Now I’m going through these side effects; looking for God, barely seeing a silhouette
At this point I guess I’m chasing a shadow
Where are my tools to break up this ground? It sure is fallow
Where I am is not where I used to be; yet, I’m on the narrow road to destiny
Having conversations with my thoughts; that bad boy got me caught
From past lessons I should’ve been taught, but I didn’t see that I had been bought
Bought with a price that cash could never address;
I now see I can’t leave home without him like American Express
And now I’m undressed, He put me on the press
If Jesus learned obedience through suffering, why should mine be any less?

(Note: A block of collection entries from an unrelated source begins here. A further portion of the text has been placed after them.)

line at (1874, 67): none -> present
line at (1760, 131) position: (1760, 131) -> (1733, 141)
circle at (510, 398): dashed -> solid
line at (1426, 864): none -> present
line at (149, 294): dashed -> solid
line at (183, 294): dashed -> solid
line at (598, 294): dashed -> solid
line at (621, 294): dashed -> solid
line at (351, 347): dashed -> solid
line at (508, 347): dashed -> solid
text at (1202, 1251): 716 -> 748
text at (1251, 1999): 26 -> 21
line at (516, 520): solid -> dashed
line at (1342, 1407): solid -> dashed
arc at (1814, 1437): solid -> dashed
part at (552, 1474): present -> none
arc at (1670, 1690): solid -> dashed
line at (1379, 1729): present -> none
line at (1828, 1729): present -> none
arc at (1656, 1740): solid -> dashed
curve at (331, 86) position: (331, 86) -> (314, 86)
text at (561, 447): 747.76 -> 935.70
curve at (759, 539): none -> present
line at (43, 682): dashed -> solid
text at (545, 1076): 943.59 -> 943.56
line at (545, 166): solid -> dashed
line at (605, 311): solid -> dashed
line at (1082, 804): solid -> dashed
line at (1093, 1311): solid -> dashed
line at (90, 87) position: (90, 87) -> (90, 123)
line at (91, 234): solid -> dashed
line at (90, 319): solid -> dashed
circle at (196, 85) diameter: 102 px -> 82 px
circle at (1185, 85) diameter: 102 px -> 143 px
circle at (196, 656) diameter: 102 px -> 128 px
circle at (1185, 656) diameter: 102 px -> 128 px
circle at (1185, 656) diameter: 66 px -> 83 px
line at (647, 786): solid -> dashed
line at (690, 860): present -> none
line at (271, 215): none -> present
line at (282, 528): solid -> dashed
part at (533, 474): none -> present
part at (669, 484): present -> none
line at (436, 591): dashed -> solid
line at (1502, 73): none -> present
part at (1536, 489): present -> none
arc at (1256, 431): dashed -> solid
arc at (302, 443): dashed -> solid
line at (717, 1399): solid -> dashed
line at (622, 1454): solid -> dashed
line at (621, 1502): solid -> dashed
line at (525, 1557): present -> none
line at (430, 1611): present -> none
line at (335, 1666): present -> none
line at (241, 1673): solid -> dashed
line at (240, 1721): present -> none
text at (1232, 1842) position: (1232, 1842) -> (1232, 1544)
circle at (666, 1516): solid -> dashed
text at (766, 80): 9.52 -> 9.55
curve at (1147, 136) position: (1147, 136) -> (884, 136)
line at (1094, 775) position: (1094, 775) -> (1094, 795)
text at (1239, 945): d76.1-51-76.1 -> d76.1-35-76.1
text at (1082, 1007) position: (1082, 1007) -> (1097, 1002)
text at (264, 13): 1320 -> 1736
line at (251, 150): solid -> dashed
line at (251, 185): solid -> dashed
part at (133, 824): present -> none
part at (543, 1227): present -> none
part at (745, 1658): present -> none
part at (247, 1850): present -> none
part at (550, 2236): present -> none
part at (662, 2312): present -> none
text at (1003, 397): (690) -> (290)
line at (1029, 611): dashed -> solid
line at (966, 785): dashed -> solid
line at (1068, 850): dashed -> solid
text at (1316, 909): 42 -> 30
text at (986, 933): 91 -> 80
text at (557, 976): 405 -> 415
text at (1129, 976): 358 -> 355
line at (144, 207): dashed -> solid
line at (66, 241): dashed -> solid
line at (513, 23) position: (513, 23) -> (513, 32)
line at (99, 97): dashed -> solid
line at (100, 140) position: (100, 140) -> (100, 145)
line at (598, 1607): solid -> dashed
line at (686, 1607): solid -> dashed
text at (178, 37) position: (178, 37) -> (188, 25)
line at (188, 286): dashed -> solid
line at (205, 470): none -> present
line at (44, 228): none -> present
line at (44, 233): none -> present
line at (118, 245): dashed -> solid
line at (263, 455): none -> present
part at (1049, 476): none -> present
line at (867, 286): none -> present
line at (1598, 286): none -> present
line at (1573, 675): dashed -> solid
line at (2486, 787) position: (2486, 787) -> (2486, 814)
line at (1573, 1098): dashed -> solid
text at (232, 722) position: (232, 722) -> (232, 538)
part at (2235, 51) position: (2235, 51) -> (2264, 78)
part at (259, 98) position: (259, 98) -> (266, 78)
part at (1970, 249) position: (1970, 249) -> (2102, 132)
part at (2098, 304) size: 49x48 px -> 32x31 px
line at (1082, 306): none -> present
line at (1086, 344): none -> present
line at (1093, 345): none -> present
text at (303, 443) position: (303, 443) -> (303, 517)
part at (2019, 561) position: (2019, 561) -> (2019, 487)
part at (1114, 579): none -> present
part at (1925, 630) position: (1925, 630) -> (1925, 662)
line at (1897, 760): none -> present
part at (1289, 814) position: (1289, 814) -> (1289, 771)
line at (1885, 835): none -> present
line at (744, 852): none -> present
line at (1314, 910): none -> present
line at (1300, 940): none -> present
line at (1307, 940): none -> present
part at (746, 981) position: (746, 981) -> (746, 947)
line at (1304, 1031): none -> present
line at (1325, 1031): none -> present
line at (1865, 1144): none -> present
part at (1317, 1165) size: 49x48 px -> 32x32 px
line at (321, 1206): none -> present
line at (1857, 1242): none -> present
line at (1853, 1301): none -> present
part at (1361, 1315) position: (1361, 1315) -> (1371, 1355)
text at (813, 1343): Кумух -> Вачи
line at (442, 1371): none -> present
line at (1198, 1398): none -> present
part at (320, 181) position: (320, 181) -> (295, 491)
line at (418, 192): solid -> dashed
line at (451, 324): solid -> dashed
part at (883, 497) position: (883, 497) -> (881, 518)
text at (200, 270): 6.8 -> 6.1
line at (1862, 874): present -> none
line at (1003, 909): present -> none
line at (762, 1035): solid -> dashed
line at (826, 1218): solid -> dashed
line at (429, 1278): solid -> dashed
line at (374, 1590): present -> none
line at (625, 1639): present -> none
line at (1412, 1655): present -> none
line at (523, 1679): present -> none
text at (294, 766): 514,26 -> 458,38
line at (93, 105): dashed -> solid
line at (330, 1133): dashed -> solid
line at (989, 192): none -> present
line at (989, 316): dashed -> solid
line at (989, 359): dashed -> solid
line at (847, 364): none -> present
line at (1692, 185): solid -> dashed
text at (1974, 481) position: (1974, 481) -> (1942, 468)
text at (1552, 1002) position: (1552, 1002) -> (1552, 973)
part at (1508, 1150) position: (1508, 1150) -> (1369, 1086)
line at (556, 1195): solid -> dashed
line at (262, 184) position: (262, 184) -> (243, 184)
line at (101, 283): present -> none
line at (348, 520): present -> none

Man I confess, there were a few times I let my foot slip
Should’ve tied my spiritual laces so I wouldn’t trip
I was fighting against purpose and calling it self-defense
Thought I could handle the inheritance before time to leave my Father’s fence
Call me the Prodigal Daughter; hindsight always has the perfect lenses
When I realized my Father’s house was better, I came back to my senses
For the record, His records say I am destined to reach nations
In eternity past I was mentioned in God’s conversation
Nothing surprises Him; not even the mistakes that I make
The blood of Jesus is my eternal warranty when I began to break
So I just thought I’d make the atmosphere aware of my declaration
I’ve been doing a lot of thinking and after careful consideration
The enemy may have made a contract for me to sign on the dotted line
But I tear it up in the spirit; tell the devil I CHANGED MY MIND!